Doch zum Abendbrot waren wir immer zu Hause. Verdreckt und glücklich. Frei. Wir waren ganz bei uns. Keine Miete, die zu bezahlen war. Keine Verantwortung für andere, nur für uns selbst. 
Rückblickend war es eine sehr schöne Zeit. Nur war mir das damals nicht bewusst. Vielleicht hätte ich es ganz anders genossen.

Nun darf Wirbelwind diese Zeit erleben. Sie darf auf Kirschbäume klettern und Bastelware verscherbeln, wenn sie denn möchte. Sie darf sich auf dem Spielplatz austoben und abends verdreckt und glücklich heimkehren. Sie darf mit ihren Freunden Ball spielen, bis die Scheiben bersten (ups, auch das haben wir getan). Sie darf Kind sein. Und ich hoffe, dass ich ihr genau dies ermöglichen kann. Ich hoffe, dass sie später einmal auf ihre Kindheit zurückschaut und denkt: es war eine schöne Zeit, ich sehne mich dort hin zurück. 

Wehmut. Das trifft es wohl ganz gut. Ich bin wehmütig. Es war eine schöne Kindheit, obwohl wir nicht viel hatten. Aber das braucht es auch nicht. Es war schön. Und das macht mich gleichzeitig so traurig, weil mehr als Erinnerungen und ein paar vergilbte Fotos nichts geblieben ist. Und mit jedem Tag, der verstreicht, werden die Erinnerungen mehr verblassen.  

Alles auf Anfang

Die Sehnsucht nach Unbeschwertheit ist wohl nur eine Seite der Medaille. Worum ich Wirbelwind wohl auch beneide, ist die Zahl der Möglichkeiten, die ihr noch bevorstehen. Mein Leben ist inzwischen in Bahnen, die kaum noch verrückbar erscheinen. Mann und Kinder sind gesetzt, jetzt kann ich nur noch drumherum basteln. Das Studium ist beendet und die berufliche Richtung damit vorgegeben. Änderungen würden nun einen erheblichen Kraftaufwand bedeuten, die damals, nach der Schule, mit einem Achselzucken angegangen werden konnten. Ich trage viel Ballast mit mir herum. Versteht mich nicht falsch, es ist sehr schöner Ballast, aber eben dennoch Ballast. Ein Sammelsurium aus Liebe, Verantwortung, Verpflichtungen, Erinnerungen, Abhängigkeiten. 

Alles auf Anfang setzten möchte ich nicht.

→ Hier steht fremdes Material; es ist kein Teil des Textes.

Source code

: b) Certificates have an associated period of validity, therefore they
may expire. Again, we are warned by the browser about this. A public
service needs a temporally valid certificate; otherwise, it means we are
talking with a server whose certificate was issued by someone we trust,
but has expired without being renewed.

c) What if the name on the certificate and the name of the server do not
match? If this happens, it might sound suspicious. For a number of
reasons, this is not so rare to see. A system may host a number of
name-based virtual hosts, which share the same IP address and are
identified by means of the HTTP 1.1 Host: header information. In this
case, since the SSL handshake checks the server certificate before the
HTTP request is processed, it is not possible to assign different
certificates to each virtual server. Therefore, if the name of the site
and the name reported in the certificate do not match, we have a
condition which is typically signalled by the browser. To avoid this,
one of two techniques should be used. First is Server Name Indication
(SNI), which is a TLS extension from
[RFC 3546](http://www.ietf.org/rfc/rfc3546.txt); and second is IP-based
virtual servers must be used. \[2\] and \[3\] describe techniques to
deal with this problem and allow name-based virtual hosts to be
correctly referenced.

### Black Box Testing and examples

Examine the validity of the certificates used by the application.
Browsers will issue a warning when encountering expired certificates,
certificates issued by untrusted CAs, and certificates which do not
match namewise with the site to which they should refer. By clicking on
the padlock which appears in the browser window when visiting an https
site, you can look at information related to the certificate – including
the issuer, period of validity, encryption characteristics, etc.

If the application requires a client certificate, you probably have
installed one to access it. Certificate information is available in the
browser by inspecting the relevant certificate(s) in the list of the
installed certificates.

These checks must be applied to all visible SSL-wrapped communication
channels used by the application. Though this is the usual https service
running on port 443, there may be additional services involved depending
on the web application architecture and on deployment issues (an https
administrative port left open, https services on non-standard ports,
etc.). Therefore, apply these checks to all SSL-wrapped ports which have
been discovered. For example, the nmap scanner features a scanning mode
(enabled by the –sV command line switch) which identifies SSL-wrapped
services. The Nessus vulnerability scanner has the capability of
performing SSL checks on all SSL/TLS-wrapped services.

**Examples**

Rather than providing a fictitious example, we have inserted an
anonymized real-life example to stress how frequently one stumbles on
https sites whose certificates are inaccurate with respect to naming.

Über einige Entscheidungen, die ich getroffen habe, bin ich froh. Allerdings nicht über alle. "Was wäre wenn" Eine wirklich fiese Frage, da sie niemals zufrieden stellen kann. Sie wühlt nur auf, verunsichert und macht unglücklich. Ich weiß das. Aber stellen muss ich sie mir dennoch immer wieder. 

Und so frage ich mich: Wenn alles in meinem Leben so gelaufen wäre, wie ich es mir erhofft hatte, dann wäre ich jetzt vielleicht nicht neidisch. Dann wäre ich mit mir selbst mehr im Reinen. Dann wäre ich vielleicht auch nicht neidisch auf meine Kinder. Nur eines wäre dann auch gewiss: es wären andere Kinder. Und das macht mich wieder ein bisschen mehr zufriedener mit dem, was ich jetzt habe.